● Material to process
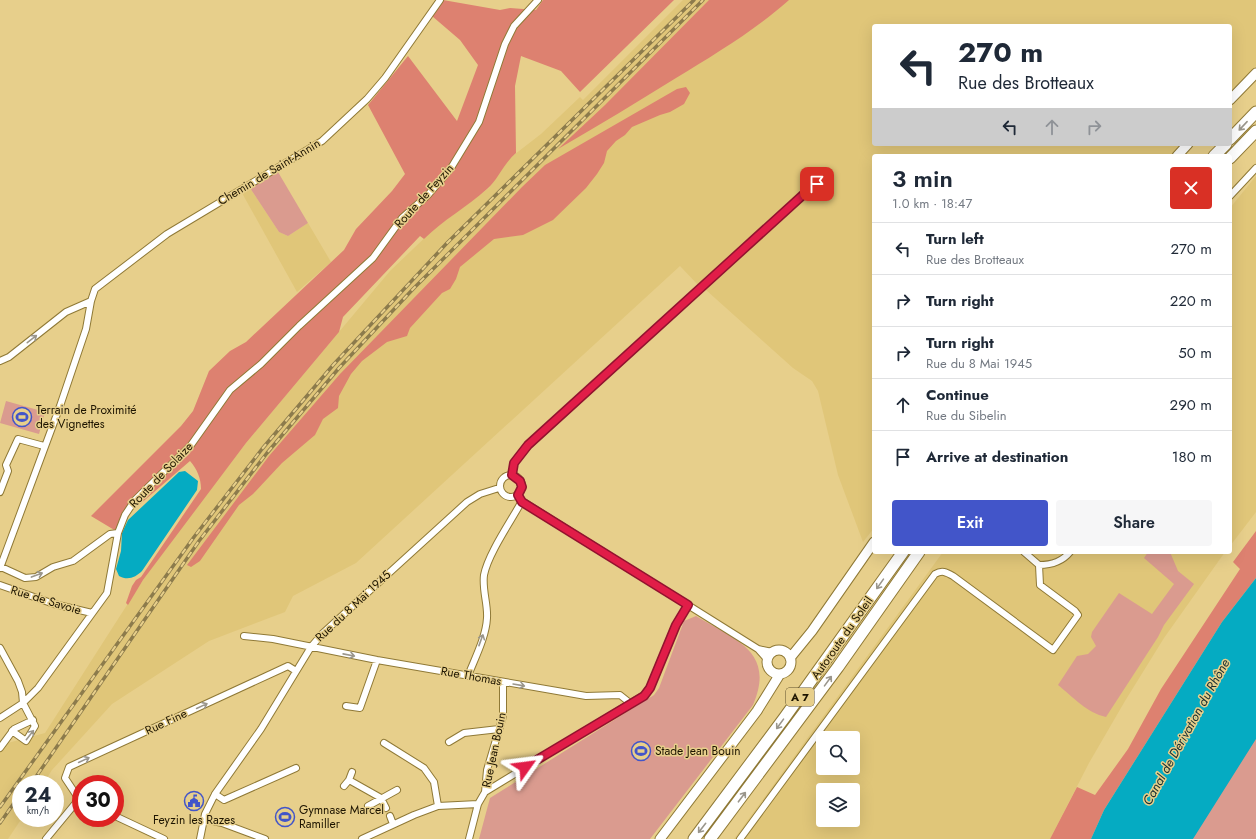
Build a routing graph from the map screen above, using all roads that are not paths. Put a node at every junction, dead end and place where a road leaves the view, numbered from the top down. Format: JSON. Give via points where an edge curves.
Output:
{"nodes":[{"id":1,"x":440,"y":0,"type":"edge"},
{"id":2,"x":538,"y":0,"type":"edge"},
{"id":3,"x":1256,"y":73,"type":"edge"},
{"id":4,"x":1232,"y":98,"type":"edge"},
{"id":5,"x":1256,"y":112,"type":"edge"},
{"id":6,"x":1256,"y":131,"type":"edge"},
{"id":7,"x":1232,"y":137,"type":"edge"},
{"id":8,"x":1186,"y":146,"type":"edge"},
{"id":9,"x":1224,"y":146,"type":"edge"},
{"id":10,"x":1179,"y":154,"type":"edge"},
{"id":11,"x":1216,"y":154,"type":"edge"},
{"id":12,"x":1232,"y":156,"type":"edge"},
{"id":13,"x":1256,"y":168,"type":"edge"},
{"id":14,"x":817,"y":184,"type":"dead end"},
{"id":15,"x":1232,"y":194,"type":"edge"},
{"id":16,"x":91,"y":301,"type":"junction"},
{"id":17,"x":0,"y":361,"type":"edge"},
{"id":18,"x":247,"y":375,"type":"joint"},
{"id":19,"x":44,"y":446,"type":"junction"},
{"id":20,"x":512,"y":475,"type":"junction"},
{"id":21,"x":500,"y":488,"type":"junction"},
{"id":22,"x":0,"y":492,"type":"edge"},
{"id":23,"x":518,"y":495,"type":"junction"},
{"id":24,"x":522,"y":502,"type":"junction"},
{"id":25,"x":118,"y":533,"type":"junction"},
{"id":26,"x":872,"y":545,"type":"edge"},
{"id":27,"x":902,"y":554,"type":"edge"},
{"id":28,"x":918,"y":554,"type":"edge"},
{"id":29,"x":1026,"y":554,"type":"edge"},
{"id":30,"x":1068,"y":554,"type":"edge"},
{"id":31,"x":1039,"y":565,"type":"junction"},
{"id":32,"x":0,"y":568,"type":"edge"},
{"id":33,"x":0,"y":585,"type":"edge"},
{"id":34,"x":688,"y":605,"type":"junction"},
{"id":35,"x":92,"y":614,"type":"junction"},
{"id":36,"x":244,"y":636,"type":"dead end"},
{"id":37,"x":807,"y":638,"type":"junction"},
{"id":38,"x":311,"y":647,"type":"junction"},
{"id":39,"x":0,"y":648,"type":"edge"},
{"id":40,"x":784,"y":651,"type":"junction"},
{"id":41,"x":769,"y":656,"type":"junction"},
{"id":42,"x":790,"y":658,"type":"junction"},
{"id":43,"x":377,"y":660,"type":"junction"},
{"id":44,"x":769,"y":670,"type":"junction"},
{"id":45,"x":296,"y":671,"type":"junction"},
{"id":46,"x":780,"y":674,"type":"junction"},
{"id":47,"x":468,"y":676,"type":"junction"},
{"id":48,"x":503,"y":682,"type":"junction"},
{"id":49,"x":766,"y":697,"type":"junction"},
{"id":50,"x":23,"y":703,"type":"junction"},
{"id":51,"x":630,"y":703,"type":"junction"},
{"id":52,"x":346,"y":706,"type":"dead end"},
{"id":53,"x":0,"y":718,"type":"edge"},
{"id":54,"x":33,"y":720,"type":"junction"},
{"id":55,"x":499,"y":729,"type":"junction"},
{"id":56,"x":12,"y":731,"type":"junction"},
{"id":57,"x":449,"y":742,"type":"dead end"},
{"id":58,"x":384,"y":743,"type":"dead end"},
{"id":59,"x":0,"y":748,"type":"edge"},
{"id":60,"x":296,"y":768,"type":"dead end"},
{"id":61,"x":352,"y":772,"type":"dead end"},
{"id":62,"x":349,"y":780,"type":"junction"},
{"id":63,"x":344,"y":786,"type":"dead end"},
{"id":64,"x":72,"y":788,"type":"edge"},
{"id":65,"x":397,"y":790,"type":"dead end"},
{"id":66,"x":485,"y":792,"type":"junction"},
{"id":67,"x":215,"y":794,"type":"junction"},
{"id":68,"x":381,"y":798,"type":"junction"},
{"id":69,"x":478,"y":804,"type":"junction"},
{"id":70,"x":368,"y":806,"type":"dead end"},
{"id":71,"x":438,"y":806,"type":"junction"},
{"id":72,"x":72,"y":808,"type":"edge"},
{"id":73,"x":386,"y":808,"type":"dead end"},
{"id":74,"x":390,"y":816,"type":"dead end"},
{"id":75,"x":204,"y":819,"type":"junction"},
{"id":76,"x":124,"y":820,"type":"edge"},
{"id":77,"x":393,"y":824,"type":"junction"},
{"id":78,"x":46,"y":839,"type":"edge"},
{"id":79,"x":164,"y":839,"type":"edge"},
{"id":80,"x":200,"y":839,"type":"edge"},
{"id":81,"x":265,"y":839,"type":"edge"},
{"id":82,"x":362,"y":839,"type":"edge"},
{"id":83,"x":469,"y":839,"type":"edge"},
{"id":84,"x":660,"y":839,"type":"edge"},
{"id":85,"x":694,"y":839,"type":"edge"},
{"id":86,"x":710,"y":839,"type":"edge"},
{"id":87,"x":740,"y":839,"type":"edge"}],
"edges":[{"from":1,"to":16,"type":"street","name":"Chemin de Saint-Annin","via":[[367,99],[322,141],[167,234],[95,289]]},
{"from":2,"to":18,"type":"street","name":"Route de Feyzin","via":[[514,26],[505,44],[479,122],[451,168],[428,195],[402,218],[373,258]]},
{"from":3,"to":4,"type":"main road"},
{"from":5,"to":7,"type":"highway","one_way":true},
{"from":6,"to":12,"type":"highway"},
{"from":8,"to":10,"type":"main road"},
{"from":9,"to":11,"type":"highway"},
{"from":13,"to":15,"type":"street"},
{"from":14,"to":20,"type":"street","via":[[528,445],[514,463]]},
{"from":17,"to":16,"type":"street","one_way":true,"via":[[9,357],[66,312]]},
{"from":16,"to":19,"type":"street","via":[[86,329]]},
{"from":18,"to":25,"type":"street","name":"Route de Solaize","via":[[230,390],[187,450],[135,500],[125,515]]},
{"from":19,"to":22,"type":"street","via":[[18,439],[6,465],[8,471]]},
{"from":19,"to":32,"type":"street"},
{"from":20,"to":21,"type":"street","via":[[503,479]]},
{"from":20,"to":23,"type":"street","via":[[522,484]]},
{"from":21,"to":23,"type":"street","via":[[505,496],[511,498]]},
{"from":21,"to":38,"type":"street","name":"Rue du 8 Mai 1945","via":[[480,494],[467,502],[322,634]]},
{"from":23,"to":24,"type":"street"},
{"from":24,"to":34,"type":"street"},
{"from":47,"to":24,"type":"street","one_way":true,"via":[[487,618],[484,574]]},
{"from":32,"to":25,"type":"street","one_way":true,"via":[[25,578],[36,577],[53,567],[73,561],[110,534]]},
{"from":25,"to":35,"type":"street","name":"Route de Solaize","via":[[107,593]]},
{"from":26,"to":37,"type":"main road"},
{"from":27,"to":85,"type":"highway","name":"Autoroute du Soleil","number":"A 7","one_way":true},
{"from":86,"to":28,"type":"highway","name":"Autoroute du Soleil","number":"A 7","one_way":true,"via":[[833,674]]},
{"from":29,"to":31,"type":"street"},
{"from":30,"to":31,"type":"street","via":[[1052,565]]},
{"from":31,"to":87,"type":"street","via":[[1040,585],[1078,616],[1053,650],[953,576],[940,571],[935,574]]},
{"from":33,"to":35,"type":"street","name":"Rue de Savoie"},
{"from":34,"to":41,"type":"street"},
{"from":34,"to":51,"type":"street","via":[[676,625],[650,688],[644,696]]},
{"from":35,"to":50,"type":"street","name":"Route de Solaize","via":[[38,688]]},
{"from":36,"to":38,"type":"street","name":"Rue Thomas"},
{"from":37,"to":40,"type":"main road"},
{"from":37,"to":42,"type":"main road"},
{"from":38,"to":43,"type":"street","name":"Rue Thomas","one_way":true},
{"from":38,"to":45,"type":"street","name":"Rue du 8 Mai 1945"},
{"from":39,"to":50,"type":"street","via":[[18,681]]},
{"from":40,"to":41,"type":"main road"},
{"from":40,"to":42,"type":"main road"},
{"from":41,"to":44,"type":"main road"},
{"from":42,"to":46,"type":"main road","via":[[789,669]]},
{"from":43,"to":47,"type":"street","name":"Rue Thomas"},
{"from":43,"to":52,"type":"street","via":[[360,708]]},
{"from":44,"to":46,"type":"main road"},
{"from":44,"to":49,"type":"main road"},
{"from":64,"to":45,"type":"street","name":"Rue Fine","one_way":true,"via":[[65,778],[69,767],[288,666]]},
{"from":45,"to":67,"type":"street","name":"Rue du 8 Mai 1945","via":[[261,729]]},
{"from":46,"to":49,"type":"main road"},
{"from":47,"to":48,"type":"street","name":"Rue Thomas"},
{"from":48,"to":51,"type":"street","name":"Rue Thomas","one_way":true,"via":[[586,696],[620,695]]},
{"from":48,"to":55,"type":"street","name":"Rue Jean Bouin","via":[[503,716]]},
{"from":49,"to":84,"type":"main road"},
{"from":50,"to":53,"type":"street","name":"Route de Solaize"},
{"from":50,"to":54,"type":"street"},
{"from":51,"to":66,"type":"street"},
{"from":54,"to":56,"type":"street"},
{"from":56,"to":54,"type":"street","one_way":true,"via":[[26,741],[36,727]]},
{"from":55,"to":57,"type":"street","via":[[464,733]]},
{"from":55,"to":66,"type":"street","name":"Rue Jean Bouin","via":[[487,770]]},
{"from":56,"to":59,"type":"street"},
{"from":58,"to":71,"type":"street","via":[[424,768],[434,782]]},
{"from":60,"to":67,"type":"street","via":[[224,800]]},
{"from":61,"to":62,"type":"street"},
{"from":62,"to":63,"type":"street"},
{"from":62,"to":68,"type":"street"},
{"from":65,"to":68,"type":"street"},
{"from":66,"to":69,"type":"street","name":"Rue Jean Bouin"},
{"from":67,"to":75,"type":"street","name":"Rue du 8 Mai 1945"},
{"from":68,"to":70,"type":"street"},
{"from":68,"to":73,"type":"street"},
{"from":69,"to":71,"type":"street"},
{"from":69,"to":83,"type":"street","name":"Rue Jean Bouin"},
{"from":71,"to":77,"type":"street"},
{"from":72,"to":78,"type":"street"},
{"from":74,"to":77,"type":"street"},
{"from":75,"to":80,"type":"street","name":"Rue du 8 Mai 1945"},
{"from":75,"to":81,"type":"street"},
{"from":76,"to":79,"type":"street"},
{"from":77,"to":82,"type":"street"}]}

● Task
Take every line from the records that holds "Autoroute" and copy it down.

● Answer space
{"from":27,"to":85,"type":"highway","name":"Autoroute du Soleil","number":"A 7","one_way":true},
{"from":86,"to":28,"type":"highway","name":"Autoroute du Soleil","number":"A 7","one_way":true,"via":[[833,674]]},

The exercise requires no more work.